TASK TO COMPLETE » The word "assign" marks the lines to report; pull each of them from the listing.

SUPPLIED MATERIAL »

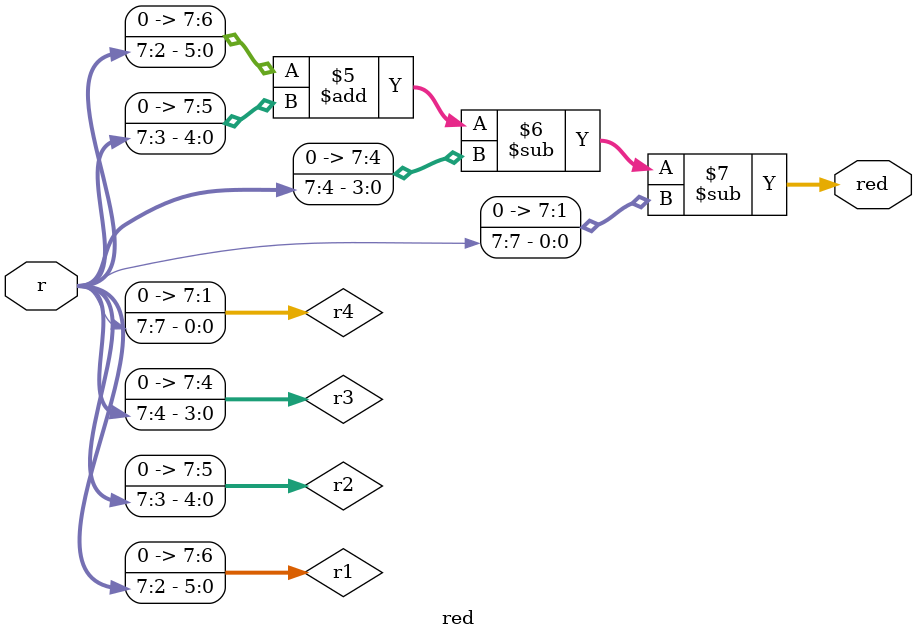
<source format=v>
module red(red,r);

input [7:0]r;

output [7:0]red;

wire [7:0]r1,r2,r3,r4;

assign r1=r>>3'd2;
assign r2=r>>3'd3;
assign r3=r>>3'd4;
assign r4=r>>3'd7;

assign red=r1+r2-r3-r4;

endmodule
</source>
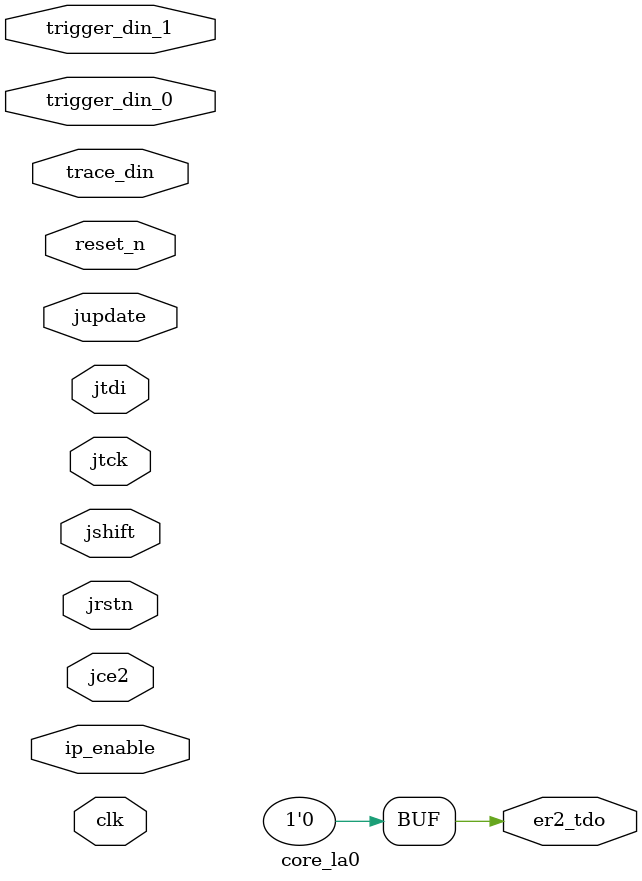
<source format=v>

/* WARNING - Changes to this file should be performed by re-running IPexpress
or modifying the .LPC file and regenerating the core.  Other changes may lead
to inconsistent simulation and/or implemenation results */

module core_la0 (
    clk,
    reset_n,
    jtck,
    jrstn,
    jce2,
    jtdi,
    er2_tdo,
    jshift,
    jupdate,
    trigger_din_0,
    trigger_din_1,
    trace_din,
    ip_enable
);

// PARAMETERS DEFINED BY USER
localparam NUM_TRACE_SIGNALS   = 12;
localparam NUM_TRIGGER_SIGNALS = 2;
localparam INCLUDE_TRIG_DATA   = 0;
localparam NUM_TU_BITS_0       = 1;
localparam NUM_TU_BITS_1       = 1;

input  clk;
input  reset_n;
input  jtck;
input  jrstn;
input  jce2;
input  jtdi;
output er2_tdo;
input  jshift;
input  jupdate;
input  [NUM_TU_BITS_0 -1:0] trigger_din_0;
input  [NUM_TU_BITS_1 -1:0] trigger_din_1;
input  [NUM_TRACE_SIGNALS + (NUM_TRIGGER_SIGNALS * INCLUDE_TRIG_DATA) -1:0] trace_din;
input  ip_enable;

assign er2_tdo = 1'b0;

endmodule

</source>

==

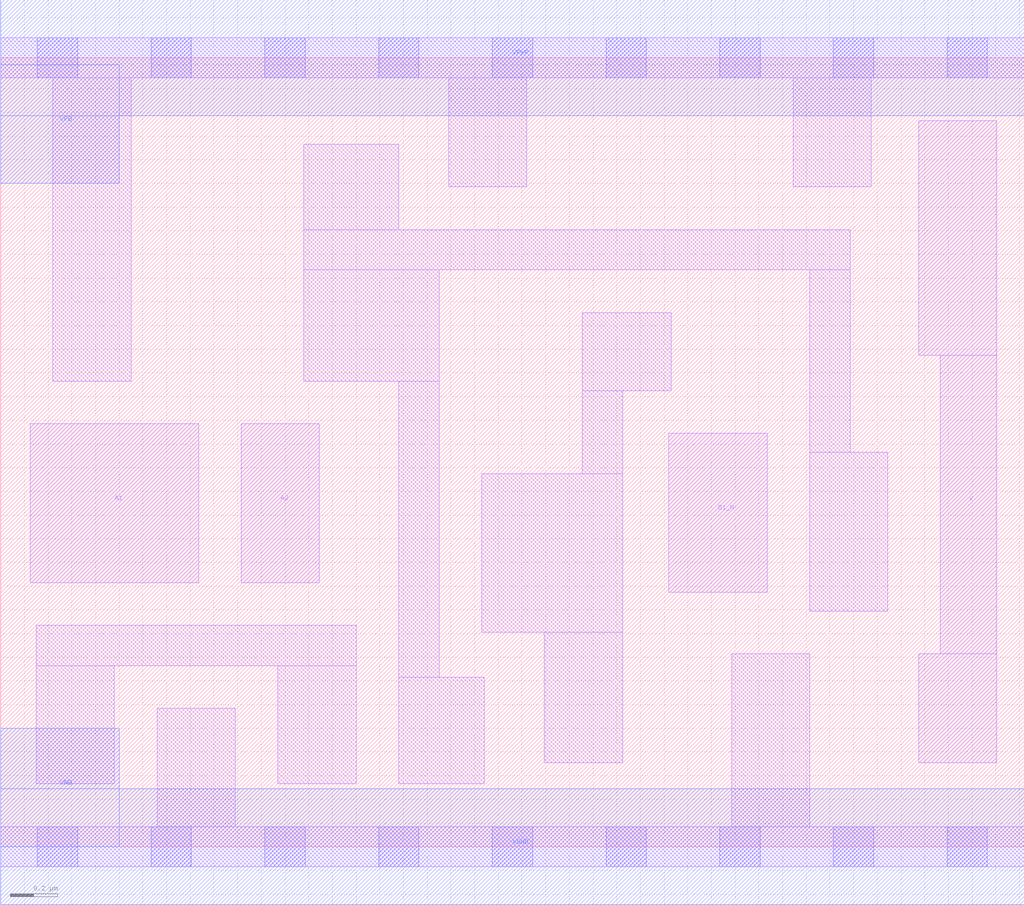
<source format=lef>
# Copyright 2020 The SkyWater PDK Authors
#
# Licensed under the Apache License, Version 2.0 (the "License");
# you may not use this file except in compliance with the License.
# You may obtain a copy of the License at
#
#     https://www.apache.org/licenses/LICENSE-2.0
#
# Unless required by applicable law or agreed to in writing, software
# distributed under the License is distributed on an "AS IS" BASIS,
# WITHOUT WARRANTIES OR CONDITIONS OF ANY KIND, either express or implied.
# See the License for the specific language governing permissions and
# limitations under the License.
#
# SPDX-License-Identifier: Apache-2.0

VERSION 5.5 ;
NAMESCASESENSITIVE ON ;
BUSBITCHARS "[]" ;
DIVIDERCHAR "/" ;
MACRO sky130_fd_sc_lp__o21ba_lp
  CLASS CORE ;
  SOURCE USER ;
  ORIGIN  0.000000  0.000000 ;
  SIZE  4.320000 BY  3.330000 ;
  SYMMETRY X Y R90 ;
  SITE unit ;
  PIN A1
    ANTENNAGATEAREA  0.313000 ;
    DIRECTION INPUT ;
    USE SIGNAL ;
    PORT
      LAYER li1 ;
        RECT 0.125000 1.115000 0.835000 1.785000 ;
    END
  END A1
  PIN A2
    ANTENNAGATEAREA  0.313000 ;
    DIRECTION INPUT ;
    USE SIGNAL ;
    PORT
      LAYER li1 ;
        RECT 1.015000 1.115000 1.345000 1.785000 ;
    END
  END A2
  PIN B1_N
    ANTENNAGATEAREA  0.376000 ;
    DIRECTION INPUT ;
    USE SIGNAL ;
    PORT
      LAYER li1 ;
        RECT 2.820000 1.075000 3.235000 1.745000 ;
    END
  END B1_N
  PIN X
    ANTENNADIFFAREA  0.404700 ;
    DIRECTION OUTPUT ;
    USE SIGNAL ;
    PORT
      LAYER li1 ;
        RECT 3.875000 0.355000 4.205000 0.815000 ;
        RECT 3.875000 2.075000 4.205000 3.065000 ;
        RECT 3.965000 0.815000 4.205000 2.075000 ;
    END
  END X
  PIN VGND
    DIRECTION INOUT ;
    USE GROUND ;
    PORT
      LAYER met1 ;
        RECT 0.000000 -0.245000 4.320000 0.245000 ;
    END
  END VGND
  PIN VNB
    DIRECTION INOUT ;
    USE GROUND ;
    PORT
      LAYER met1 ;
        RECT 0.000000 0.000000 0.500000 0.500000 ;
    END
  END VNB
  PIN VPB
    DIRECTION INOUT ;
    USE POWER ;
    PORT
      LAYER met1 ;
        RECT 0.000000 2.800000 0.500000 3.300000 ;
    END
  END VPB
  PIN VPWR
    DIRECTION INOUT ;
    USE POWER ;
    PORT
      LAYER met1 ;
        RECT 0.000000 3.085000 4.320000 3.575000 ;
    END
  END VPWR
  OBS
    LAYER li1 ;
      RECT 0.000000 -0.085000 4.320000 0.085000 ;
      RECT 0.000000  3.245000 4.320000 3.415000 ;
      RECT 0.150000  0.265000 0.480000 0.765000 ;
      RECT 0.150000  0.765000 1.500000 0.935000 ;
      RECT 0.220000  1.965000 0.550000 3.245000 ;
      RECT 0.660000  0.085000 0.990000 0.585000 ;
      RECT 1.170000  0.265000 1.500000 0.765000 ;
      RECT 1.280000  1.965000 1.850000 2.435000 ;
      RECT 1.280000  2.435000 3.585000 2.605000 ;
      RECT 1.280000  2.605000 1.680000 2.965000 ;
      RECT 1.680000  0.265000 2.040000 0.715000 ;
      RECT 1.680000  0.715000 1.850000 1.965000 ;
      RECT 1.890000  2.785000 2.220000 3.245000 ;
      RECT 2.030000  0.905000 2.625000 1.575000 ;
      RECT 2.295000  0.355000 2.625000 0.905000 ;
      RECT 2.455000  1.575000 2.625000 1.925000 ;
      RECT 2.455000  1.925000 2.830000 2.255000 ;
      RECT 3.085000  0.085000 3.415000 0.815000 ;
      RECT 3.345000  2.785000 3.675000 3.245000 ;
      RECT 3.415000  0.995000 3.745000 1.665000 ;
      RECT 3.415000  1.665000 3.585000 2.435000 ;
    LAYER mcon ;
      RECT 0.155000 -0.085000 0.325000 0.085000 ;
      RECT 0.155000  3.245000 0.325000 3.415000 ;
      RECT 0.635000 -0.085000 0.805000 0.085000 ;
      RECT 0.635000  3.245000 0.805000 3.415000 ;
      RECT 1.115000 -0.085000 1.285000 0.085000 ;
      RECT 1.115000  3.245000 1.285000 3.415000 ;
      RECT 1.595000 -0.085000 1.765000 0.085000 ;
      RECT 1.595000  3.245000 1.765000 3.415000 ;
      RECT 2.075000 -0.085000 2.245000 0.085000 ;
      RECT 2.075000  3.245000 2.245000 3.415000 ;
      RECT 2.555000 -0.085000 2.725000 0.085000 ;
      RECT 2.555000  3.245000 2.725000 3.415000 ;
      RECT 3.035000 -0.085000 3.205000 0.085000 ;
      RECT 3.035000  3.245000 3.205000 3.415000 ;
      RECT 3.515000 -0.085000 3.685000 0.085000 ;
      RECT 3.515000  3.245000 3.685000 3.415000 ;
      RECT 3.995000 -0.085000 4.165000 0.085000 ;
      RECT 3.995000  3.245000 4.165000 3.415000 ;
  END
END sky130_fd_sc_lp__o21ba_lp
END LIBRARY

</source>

RESPONSE TO THIS TASK »
assign r1=r>>3'd2;
assign r2=r>>3'd3;
assign r3=r>>3'd4;
assign r4=r>>3'd7;
assign red=r1+r2-r3-r4;
assign er2_tdo = 1'b0;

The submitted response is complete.